Visuomotor behavior in naturalistic task: from receptive fields to value functions

13 November 2012
Begin time: 
End time: 
ZiF (Long Table Room)

Although there is a long tradition of separating perception, action, and learning,
these can be treated separately only under very special circumstances. There are
both theoretical reasons evident from a treatment of such control tasks in the
framework of Markov decision processes, as well as empirical studies having
revealed this fact, especially when considering naturalistic sequential visuomotor
tasks. We will present results from several studies investigating these
First, we show that learning of representations of natural visual stimuli through
generative models can explain a variety of psychophysical biases only when
the statistics of the natural environment and the active usage of the visual
system are taken into account.
Secondly, we will show how human visuomotor behavior can be quantified
using Bayesian inverse reinforcement learning algorithms to extract the
reward functions underlying human actions. This analysis demonstrates,
that the guidance behavior in a navigation task does not necessarily follow
the given task instructions and reveals systematic individual differences
within subject’s task priorities. We will also show, how eye-movements
can be related to the estimated task priorities.

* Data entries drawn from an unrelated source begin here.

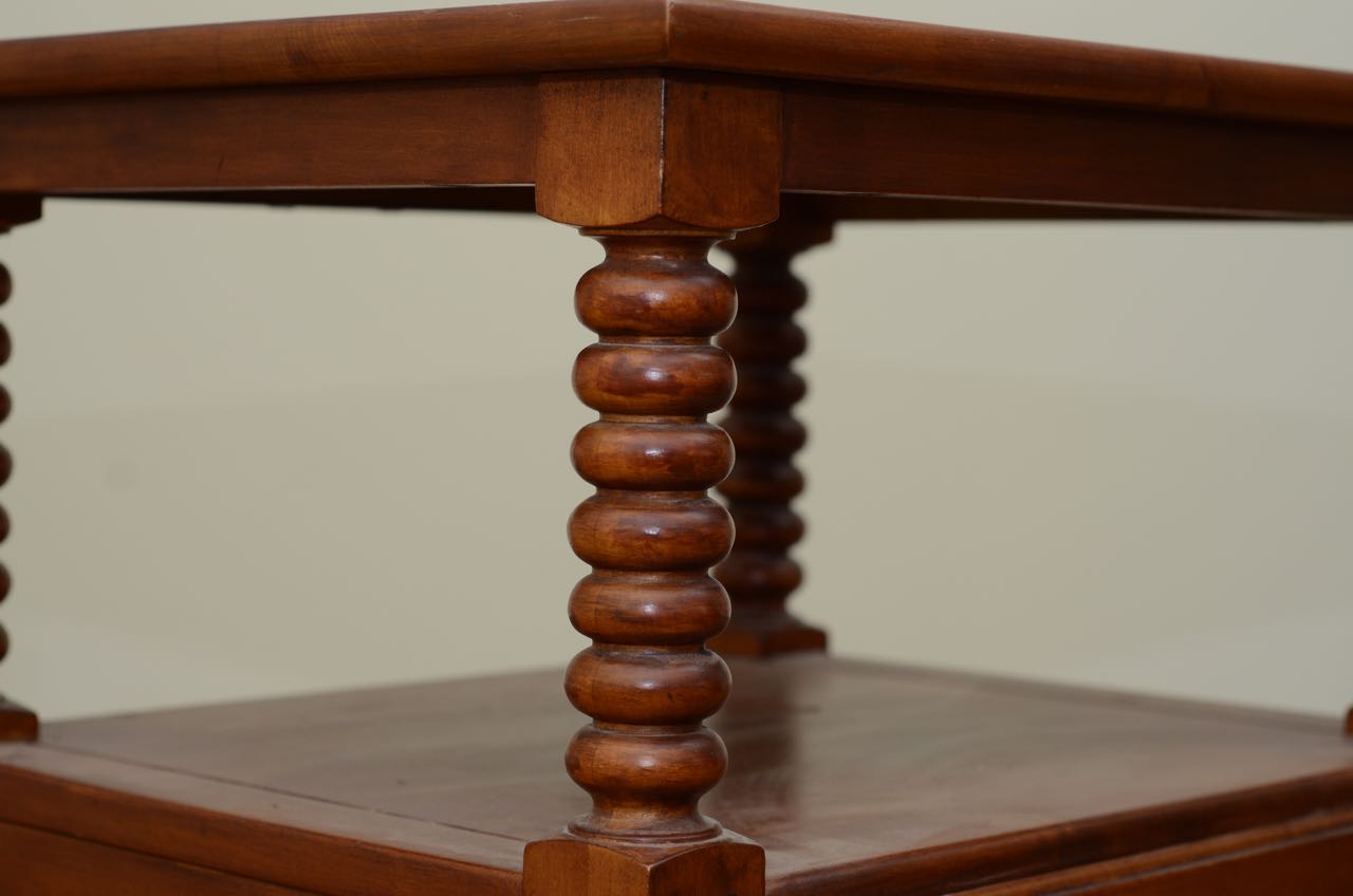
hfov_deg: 27.0
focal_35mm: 75
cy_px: 448
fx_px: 2813
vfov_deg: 18.1
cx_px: 676
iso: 400
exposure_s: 1/125
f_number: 4
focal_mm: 50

Finally, we will present results from a study in which human subjects
intercepted moving objects in a virtual environment. The probabilistic
relationships governing the behavior of the environment were manipulated
systematically so as to reveal that subjects can indeed quickly learn new
sequential control policies. A theoretical analysis shows, that the learned
behavior can only be understood by considering the observation and control
uncertainties in order to successfully carry out the interception task.